5xx Alert Triage
Overview
This document has been written to assist both development and Skpr operations team members in triaging elevated 5xx response codes at the load balancer layer.
This document provides:
- Questions that teams should be asking while debugging
- Steps to debug while asking the questions
- Mitigations to be considered while debugging
Questions
- Is there an elevation in traffic levels?
- Is the traffic being generated by a single or list of IPs?
- Is the traffic all targetting a single or specific list of pages?
- Is there a dip in CDN Cache/HIT ratios?
- Is there an elevation in 404 (Page Not Found) levels?
- Is there an elevation in 403 (Access Denied) levels?
- Was a new feature rolled out recently?
- Is there resource contention? eg. Hitting scaling limits at the application or services level.
Steps to Debug
Review Application Dashboard Widgets
How to access the Application Dashboard:
Direct link from Dashboard Coming Soon
- Log into the AWS Console
- Navigate to CloudWatch
- Browse the Dashboards Section
- Locate your application Dashboard
- The name is in the format:
CLUSTER-PROJECT-ENVIRONMENT
- The name is in the format:
Dashboard Widgets of Interest:
- ALB: Response Codes - The metric which triggered this alert.
- CloudFront: Requests - Used to determine if there is an elevation in requests.
- CloudFront: Cache Hit Ratios - Used to determine if there is a dip in caching.
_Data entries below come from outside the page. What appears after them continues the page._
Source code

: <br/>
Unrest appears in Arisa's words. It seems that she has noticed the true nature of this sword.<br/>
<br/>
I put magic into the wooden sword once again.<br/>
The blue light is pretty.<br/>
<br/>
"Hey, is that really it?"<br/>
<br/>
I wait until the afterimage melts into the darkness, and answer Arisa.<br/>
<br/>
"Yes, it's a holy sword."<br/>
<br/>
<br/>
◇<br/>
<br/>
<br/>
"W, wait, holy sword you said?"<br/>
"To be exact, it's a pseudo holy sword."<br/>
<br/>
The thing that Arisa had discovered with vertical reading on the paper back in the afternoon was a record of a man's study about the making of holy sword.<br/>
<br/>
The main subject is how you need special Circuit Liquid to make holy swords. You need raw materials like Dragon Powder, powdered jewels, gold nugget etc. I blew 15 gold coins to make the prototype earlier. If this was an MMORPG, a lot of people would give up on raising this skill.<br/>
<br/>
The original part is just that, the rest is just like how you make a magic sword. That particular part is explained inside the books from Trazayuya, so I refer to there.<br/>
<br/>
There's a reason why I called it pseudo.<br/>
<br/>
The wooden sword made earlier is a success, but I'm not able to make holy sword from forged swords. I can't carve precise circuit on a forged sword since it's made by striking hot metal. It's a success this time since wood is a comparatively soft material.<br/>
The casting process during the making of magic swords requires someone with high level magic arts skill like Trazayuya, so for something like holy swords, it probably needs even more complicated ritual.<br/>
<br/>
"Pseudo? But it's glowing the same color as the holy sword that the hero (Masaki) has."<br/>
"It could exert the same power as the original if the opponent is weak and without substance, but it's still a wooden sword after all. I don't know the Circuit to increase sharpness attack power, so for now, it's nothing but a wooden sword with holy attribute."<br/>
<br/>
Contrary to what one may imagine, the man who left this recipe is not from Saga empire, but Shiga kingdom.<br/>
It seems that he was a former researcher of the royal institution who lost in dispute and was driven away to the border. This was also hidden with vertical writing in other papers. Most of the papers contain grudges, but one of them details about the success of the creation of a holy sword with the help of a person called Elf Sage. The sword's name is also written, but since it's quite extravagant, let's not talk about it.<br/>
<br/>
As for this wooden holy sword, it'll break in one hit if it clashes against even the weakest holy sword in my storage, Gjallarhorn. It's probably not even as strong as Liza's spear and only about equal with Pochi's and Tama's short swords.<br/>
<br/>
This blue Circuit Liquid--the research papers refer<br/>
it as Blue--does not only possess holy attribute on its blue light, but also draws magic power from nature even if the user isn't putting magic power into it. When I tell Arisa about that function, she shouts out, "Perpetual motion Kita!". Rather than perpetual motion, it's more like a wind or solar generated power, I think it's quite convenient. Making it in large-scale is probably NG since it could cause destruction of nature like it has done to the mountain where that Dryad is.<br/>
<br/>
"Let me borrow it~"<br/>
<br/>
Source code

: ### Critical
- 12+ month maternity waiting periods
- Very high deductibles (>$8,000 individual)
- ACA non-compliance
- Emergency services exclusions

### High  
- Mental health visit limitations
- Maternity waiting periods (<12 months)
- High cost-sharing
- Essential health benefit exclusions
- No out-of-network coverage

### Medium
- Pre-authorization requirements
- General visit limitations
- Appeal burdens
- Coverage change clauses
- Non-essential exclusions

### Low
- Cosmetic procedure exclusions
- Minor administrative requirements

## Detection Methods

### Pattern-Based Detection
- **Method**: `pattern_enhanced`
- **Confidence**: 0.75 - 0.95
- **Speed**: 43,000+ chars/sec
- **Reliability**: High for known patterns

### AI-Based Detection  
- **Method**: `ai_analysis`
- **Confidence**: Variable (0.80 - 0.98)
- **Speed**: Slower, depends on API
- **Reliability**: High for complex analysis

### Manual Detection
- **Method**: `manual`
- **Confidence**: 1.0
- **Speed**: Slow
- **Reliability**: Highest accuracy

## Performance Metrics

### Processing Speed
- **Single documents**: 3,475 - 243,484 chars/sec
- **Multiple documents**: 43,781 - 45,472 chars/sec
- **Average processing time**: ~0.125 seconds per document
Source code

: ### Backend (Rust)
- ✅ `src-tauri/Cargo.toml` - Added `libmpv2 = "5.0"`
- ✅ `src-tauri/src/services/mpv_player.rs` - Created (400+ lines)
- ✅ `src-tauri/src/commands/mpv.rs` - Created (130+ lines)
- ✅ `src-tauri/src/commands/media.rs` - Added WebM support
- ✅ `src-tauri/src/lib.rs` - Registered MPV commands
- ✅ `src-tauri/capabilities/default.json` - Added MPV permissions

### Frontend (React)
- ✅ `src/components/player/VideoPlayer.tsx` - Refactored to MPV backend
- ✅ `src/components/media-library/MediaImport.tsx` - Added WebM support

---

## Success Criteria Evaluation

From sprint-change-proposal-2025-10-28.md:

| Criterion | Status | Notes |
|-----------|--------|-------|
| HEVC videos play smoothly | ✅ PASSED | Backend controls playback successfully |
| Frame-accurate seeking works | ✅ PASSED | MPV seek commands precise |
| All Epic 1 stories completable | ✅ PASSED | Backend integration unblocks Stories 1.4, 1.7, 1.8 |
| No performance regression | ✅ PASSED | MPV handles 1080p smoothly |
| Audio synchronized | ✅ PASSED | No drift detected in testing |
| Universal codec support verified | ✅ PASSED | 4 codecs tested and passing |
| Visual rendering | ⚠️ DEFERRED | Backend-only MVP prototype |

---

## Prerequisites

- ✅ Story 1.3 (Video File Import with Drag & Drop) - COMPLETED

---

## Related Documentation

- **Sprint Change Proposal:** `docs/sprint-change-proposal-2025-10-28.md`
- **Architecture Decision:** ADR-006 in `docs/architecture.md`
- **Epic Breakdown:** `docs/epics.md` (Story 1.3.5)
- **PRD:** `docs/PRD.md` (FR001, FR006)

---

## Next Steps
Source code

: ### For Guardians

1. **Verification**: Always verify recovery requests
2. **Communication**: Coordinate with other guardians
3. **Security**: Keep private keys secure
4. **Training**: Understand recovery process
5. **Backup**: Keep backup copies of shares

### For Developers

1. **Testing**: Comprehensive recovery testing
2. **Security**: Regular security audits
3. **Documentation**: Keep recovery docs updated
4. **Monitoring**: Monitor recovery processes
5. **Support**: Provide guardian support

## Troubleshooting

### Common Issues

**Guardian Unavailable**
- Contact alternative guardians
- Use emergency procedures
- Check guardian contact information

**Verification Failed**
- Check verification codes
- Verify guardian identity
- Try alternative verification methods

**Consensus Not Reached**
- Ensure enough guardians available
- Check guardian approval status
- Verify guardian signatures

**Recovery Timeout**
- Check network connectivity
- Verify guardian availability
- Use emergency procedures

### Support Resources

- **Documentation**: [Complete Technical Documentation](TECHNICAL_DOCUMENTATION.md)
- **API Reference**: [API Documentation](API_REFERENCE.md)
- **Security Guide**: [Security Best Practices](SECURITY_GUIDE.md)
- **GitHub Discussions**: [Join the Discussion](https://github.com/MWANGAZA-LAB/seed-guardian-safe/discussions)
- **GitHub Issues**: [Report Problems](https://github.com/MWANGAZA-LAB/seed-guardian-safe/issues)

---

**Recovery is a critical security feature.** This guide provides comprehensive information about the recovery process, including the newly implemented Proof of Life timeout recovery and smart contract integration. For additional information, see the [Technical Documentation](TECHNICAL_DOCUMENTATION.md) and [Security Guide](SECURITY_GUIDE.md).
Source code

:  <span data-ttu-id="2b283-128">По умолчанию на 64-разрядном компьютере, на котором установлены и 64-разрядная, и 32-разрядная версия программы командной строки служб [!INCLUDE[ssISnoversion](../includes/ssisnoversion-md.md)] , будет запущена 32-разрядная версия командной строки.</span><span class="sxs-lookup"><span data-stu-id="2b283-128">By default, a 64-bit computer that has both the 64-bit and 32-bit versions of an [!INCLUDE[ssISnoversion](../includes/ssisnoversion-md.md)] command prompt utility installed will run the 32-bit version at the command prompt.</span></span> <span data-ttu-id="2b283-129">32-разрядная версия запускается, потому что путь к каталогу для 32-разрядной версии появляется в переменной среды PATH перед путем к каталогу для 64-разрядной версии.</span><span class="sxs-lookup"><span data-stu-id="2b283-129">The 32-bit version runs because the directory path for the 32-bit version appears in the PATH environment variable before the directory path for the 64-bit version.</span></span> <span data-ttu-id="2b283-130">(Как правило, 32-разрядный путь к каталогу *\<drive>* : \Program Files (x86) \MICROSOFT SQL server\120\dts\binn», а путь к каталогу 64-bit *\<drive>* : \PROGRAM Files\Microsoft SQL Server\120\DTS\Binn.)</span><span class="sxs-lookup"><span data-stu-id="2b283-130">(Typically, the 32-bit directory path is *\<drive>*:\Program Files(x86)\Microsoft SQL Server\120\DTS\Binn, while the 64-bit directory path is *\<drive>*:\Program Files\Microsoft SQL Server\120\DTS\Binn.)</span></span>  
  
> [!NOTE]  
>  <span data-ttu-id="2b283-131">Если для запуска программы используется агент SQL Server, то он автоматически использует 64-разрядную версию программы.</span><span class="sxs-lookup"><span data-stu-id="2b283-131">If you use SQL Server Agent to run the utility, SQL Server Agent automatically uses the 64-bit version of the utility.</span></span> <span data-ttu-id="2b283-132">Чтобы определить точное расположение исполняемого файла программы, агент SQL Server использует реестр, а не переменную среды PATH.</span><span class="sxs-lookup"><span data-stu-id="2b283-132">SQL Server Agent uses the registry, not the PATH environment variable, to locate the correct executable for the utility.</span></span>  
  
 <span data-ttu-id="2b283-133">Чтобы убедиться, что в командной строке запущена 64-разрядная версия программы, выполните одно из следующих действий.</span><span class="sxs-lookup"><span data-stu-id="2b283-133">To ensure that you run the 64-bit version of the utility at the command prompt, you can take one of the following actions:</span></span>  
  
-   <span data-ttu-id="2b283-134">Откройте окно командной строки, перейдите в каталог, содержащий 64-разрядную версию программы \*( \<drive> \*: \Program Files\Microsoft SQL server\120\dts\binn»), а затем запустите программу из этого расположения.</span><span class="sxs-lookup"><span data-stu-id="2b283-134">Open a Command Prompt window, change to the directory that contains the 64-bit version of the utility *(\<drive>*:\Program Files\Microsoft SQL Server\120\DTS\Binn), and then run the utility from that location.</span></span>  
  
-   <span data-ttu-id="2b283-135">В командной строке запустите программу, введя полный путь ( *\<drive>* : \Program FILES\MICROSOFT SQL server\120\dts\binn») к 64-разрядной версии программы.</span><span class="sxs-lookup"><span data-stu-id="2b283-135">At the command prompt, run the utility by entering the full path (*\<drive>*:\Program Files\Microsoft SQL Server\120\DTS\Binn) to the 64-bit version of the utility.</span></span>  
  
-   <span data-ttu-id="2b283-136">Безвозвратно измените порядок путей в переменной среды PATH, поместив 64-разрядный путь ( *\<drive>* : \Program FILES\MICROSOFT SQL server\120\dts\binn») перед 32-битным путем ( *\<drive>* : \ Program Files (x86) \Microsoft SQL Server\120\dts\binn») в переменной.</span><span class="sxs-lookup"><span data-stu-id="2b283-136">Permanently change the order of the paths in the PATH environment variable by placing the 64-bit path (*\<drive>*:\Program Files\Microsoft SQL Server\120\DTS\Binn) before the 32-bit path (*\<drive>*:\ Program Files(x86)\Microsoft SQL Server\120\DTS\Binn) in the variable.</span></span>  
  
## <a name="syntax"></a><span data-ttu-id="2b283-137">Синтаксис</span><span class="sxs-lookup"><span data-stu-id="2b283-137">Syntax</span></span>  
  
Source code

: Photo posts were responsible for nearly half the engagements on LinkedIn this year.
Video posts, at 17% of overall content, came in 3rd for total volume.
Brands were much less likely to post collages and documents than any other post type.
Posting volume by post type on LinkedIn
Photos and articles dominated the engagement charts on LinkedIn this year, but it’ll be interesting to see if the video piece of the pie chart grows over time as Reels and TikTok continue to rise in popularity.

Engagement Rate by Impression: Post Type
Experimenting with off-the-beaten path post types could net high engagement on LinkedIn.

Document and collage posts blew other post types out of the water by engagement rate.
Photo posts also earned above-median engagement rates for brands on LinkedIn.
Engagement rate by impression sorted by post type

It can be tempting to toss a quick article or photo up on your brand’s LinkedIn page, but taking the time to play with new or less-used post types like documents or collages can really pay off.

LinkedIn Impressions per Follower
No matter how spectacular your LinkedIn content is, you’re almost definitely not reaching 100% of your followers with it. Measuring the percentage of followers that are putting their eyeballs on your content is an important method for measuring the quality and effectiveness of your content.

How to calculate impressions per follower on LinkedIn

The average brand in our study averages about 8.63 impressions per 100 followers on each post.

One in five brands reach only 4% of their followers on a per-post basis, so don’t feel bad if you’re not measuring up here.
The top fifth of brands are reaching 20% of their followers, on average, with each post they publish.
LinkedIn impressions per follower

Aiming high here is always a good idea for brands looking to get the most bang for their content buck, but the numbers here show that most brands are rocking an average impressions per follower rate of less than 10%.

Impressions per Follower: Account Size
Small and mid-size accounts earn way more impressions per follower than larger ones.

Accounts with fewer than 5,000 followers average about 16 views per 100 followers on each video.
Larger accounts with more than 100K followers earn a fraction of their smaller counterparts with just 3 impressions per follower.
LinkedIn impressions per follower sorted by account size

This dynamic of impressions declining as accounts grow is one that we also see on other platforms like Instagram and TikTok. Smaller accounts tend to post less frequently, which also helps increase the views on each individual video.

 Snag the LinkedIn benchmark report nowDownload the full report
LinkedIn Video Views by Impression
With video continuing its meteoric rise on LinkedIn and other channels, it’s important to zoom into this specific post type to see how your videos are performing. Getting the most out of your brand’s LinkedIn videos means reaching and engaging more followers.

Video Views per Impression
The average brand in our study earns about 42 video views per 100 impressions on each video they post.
- CloudFront: 4xx Errors - Used to determine if requests are requesting content which does not exist.
- Number of Instances - Used to determine if a scaling event is occuring.
Review Application Logs
Go to the Application Dashboard.
Review the following sections for trends:
- Alert, Critical and Emergency
- Error and Warning
Review Slow Query Logs
Slow Query Logs Coming Soon
Mitigations
- Can the Development Team disable a feature?
- Can the Development Team roll back a release?
- Can the Skpr Platform Team block an IP or User Agent?
- Can the Skpr Platform Team temporarily upsize the infrastructure?